Set out every line of the rows below as a numbered list, skipping any blank lines.

>> START Records for this exercise

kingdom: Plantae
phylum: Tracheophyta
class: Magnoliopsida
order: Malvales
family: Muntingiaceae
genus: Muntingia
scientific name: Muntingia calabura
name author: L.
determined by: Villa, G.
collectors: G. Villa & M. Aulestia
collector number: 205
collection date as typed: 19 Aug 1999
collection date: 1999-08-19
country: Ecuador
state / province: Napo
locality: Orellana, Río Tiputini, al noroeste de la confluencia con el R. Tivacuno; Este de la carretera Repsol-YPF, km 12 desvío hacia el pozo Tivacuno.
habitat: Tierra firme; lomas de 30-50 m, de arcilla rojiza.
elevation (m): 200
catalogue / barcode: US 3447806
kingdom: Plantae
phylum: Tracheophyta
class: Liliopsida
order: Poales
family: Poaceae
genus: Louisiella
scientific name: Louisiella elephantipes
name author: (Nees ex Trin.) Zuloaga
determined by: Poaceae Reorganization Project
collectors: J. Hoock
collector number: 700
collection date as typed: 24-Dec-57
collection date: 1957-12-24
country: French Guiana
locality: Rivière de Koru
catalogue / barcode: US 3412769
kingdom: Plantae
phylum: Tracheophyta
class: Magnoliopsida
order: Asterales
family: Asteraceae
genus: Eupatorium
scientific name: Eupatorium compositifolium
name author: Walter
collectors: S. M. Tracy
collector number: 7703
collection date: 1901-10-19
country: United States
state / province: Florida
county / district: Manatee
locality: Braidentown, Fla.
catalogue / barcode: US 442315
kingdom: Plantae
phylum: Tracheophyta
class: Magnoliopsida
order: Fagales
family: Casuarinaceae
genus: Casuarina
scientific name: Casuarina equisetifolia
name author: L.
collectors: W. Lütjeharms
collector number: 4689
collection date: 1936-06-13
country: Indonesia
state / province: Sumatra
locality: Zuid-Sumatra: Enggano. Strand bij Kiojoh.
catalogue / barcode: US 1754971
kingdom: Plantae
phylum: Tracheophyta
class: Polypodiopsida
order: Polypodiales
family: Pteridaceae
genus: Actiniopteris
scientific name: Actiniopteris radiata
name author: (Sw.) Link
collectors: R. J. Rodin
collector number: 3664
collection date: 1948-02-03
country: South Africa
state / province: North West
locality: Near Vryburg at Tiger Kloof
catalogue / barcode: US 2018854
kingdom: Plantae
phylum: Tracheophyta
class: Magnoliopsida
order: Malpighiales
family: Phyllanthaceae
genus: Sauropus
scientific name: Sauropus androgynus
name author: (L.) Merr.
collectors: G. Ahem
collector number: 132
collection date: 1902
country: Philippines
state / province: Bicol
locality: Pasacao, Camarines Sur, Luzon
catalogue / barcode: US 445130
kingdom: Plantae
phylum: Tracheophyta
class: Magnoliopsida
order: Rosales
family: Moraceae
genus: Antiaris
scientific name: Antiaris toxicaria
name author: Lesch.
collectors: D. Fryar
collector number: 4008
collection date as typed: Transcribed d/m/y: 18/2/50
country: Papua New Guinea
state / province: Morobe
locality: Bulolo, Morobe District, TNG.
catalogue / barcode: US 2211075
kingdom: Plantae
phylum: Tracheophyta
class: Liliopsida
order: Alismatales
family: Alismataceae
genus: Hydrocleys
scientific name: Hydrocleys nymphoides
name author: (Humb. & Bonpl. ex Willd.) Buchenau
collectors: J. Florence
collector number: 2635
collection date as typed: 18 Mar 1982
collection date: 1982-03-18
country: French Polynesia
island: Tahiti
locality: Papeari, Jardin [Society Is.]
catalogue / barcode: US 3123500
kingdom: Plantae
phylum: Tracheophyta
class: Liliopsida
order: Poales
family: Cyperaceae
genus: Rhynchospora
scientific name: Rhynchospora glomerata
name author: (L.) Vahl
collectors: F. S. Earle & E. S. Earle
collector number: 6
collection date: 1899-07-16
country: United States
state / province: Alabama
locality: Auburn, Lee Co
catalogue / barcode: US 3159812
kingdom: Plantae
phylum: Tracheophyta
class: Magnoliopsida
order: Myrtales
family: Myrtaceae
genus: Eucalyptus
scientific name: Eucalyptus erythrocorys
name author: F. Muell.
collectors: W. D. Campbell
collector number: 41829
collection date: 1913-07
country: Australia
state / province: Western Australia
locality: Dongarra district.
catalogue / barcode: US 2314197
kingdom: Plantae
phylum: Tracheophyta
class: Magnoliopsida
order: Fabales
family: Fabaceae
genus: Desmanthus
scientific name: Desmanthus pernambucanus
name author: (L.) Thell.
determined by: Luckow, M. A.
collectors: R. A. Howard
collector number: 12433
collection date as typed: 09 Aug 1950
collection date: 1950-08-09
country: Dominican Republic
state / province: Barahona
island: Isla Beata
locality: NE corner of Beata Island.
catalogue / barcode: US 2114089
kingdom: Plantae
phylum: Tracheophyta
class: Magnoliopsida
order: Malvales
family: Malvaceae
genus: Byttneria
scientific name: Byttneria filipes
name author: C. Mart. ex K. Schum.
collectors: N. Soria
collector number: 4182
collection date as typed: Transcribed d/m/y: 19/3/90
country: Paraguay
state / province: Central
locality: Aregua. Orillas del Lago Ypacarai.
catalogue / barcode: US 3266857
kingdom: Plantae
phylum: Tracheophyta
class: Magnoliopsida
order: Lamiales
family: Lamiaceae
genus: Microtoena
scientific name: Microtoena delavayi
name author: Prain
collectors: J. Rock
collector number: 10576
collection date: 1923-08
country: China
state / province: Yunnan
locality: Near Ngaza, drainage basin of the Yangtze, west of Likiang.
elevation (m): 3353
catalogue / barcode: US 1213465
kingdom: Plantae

>> END Records for this exercise

» In response
1. kingdom: Plantae
2. phylum: Tracheophyta
3. class: Magnoliopsida
4. order: Malvales
5. family: Muntingiaceae
6. genus: Muntingia
7. scientific name: Muntingia calabura
8. name author: L.
9. determined by: Villa, G.
10. collectors: G. Villa & M. Aulestia
11. collector number: 205
12. collection date as typed: 19 Aug 1999
13. collection date: 1999-08-19
14. country: Ecuador
15. state / province: Napo
16. locality: Orellana, Río Tiputini, al noroeste de la confluencia con el R. Tivacuno; Este de la carretera Repsol-YPF, km 12 desvío hacia el pozo Tivacuno.
17. habitat: Tierra firme; lomas de 30-50 m, de arcilla rojiza.
18. elevation (m): 200
19. catalogue / barcode: US 3447806
20. kingdom: Plantae
21. phylum: Tracheophyta
22. class: Liliopsida
23. order: Poales
24. family: Poaceae
25. genus: Louisiella
26. scientific name: Louisiella elephantipes
27. name author: (Nees ex Trin.) Zuloaga
28. determined by: Poaceae Reorganization Project
29. collectors: J. Hoock
30. collector number: 700
31. collection date as typed: 24-Dec-57
32. collection date: 1957-12-24
33. country: French Guiana
34. locality: Rivière de Koru
35. catalogue / barcode: US 3412769
36. kingdom: Plantae
37. phylum: Tracheophyta
38. class: Magnoliopsida
39. order: Asterales
40. family: Asteraceae
41. genus: Eupatorium
42. scientific name: Eupatorium compositifolium
43. name author: Walter
44. collectors: S. M. Tracy
45. collector number: 7703
46. collection date: 1901-10-19
47. country: United States
48. state / province: Florida
49. county / district: Manatee
50. locality: Braidentown, Fla.
51. catalogue / barcode: US 442315
52. kingdom: Plantae
53. phylum: Tracheophyta
54. class: Magnoliopsida
55. order: Fagales
56. family: Casuarinaceae
57. genus: Casuarina
58. scientific name: Casuarina equisetifolia
59. name author: L.
60. collectors: W. Lütjeharms
61. collector number: 4689
62. collection date: 1936-06-13
63. country: Indonesia
64. state / province: Sumatra
65. locality: Zuid-Sumatra: Enggano. Strand bij Kiojoh.
66. catalogue / barcode: US 1754971
67. kingdom: Plantae
68. phylum: Tracheophyta
69. class: Polypodiopsida
70. order: Polypodiales
71. family: Pteridaceae
72. genus: Actiniopteris
73. scientific name: Actiniopteris radiata
74. name author: (Sw.) Link
75. collectors: R. J. Rodin
76. collector number: 3664
77. collection date: 1948-02-03
78. country: South Africa
79. state / province: North West
80. locality: Near Vryburg at Tiger Kloof
81. catalogue / barcode: US 2018854
82. kingdom: Plantae
83. phylum: Tracheophyta
84. class: Magnoliopsida
85. order: Malpighiales
86. family: Phyllanthaceae
87. genus: Sauropus
88. scientific name: Sauropus androgynus
89. name author: (L.) Merr.
90. collectors: G. Ahem
91. collector number: 132
92. collection date: 1902
93. country: Philippines
94. state / province: Bicol
95. locality: Pasacao, Camarines Sur, Luzon
96. catalogue / barcode: US 445130
97. kingdom: Plantae
98. phylum: Tracheophyta
99. class: Magnoliopsida
100. order: Rosales
101. family: Moraceae
102. genus: Antiaris
103. scientific name: Antiaris toxicaria
104. name author: Lesch.
105. collectors: D. Fryar
106. collector number: 4008
107. collection date as typed: Transcribed d/m/y: 18/2/50
108. country: Papua New Guinea
109. state / province: Morobe
110. locality: Bulolo, Morobe District, TNG.
111. catalogue / barcode: US 2211075
112. kingdom: Plantae
113. phylum: Tracheophyta
114. class: Liliopsida
115. order: Alismatales
116. family: Alismataceae
117. genus: Hydrocleys
118. scientific name: Hydrocleys nymphoides
119. name author: (Humb. & Bonpl. ex Willd.) Buchenau
120. collectors: J. Florence
121. collector number: 2635
122. collection date as typed: 18 Mar 1982
123. collection date: 1982-03-18
124. country: French Polynesia
125. island: Tahiti
126. locality: Papeari, Jardin [Society Is.]
127. catalogue / barcode: US 3123500
128. kingdom: Plantae
129. phylum: Tracheophyta
130. class: Liliopsida
131. order: Poales
132. family: Cyperaceae
133. genus: Rhynchospora
134. scientific name: Rhynchospora glomerata
135. name author: (L.) Vahl
136. collectors: F. S. Earle & E. S. Earle
137. collector number: 6
138. collection date: 1899-07-16
139. country: United States
140. state / province: Alabama
141. locality: Auburn, Lee Co
142. catalogue / barcode: US 3159812
143. kingdom: Plantae
144. phylum: Tracheophyta
145. class: Magnoliopsida
146. order: Myrtales
147. family: Myrtaceae
148. genus: Eucalyptus
149. scientific name: Eucalyptus erythrocorys
150. name author: F. Muell.
151. collectors: W. D. Campbell
152. collector number: 41829
153. collection date: 1913-07
154. country: Australia
155. state / province: Western Australia
156. locality: Dongarra district.
157. catalogue / barcode: US 2314197
158. kingdom: Plantae
159. phylum: Tracheophyta
160. class: Magnoliopsida
161. order: Fabales
162. family: Fabaceae
163. genus: Desmanthus
164. scientific name: Desmanthus pernambucanus
165. name author: (L.) Thell.
166. determined by: Luckow, M. A.
167. collectors: R. A. Howard
168. collector number: 12433
169. collection date as typed: 09 Aug 1950
170. collection date: 1950-08-09
171. country: Dominican Republic
172. state / province: Barahona
173. island: Isla Beata
174. locality: NE corner of Beata Island.
175. catalogue / barcode: US 2114089
176. kingdom: Plantae
177. phylum: Tracheophyta
178. class: Magnoliopsida
179. order: Malvales
180. family: Malvaceae
181. genus: Byttneria
182. scientific name: Byttneria filipes
183. name author: C. Mart. ex K. Schum.
184. collectors: N. Soria
185. collector number: 4182
186. collection date as typed: Transcribed d/m/y: 19/3/90
187. country: Paraguay
188. state / province: Central
189. locality: Aregua. Orillas del Lago Ypacarai.
190. catalogue / barcode: US 3266857
191. kingdom: Plantae
192. phylum: Tracheophyta
193. class: Magnoliopsida
194. order: Lamiales
195. family: Lamiaceae
196. genus: Microtoena
197. scientific name: Microtoena delavayi
198. name author: Prain
199. collectors: J. Rock
200. collector number: 10576
201. collection date: 1923-08
202. country: China
203. state / province: Yunnan
204. locality: Near Ngaza, drainage basin of the Yangtze, west of Likiang.
205. elevation (m): 3353
206. catalogue / barcode: US 1213465
207. kingdom: Plantae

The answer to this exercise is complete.